I will continue to expand this tomorrow a bit more. However,
if you want to get started on it, the part that is there is
mainly notes on helping make sure that you can get the parser
running on your computer. So, it would make sense to go through
that part first, particularly if you had any trouble getting it
to work in class.
I’ll post again when the homework is actually ready. Right
now it just covers very basic tree parsing and drawing, like
we did in class, and adding in the capability of doing adjectives.
What’s coming up are some further exercises involving complex
sentences (one sentence inside another), locating subjects and
objects by position in the tree, differentiating between
transitive and intransitive verbs, and some initial explorations
of relative clauses (like the person who wrote the article or
the person who I met).
30 Sep 2016
As usual, 50 minutes arrived pretty fast. I’d hoped to talk a bit about the haiku generator,
but it wasn’t necessary, really, since the thing itself more or less explains everything as it
goes along.
I started with CHILDES, but all we did really is go through the basic characteristics of the corpora
in there and started getting NLTK to recognize it. So, I’ll continue with that next time.
If you want to see what I’d been planning to do, or to replicate what was done in class
(since this is not actually in the NLTK book), here is
the presentation I was following. It was mostly just
sketching what I was going to be typing, not what happened.
I’ll make a more elaborate version for next time, but if you wanted to see where I was headed,
you can.
Also, notes on installing CHILDES:
- On the CHILDES site,
you want the XML version of the database
- You need to put this somewhere NLTK can find it. The canonical place is in a folder
called
nltk_data
inside the “home” directory. This is not immediately reachable on a
default MacOS/Mac OS X installation, so you may need to go to “Documents” and then
to “Enclosing Folder” from the “Go” menu. The icon should be a little house.
- You may need to create the
nltk_data
folder if it wasn’t already there. It’s
not there on the lab computers, but it might be there on your own.

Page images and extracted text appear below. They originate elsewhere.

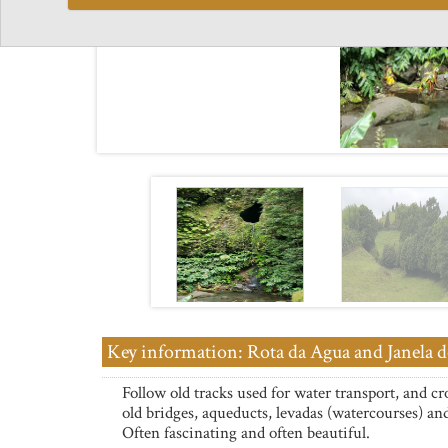
Key information: Rota da Agua and Janela d
Follow old tracks used for water transport, and cr
old bridges, aqueducts, levadas (watercourses) an
Often fascinating and often beautiful.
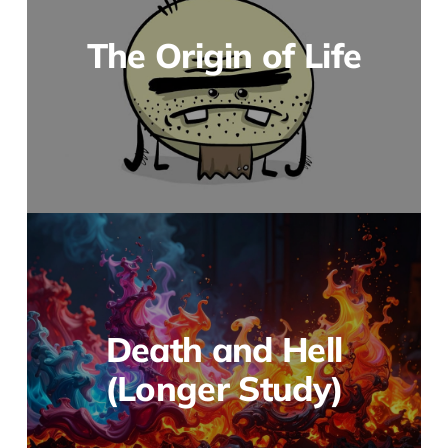
The Origin of Life
Death and Hell
(Longer Study)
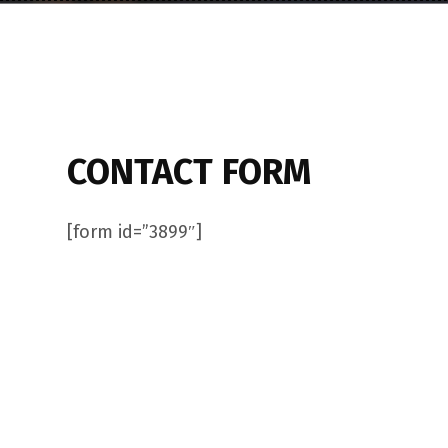
CONTACT FORM
[form id=”3899″]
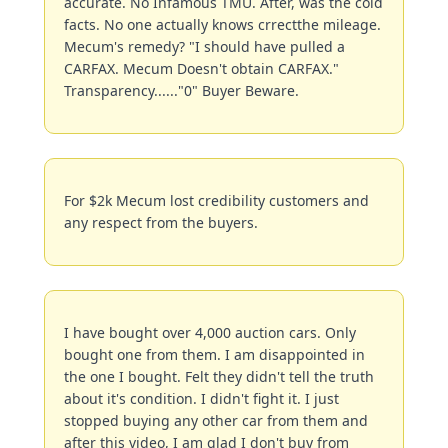
accurate. No Infamous TMU. After, was the cold 
facts. No one actually knows crrectthe mileage. 
Mecum's remedy? "I should have pulled a 
CARFAX. Mecum Doesn't obtain CARFAX." 
Transparency......"0" Buyer Beware.
For $2k Mecum lost credibility customers and 
any respect from the buyers.
I have bought over 4,000 auction cars. Only 
bought one from them. I am disappointed in 
the one I bought. Felt they didn't tell the truth 
about it's condition. I didn't fight it. I just 
stopped buying any other car from them and 
after this video, I am glad I don't buy from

- Then, the appropriate place for it to be is, inside a
corpora
folder, inside a childes
folder, inside a data-xml
folder, inside a Eng-USA-MOR
folder (assuming you downloaded
something from the CHILDES Eng-USA-MOR directory, like Brown.zip
). That is:
~/nltk_data/corpora/childes/data-xml/Eng-USA-MOR/
.
- Once the corpus is in place the stuff we did in class should work.
Next time, we can try to actually find something substantive out about child
acquisition of English using this.
28 Sep 2016
I’ve changed the due date of homework 3 (haiku generator) to Monday.
Also, I’ve put the presentation slides from today online.
They are linked from the schedule page from the title of today’s topic.
I’ll plan regularly to link things in that way when there are future presentation slides.
It’s just a web page, but it’s smart enough to let you page through it with the arrow keys.
(I made these using Remark, which seems like a pretty “lightweight”
way to make such things, without needing PowerPoint or Keynote or anything installed.)
If it doesn’t work for you immediately, try just refreshing the page—but it probably
should “just work.”
I didn’t get to slides 12-15, maybe I’ll come back and briefly talk about them on Friday.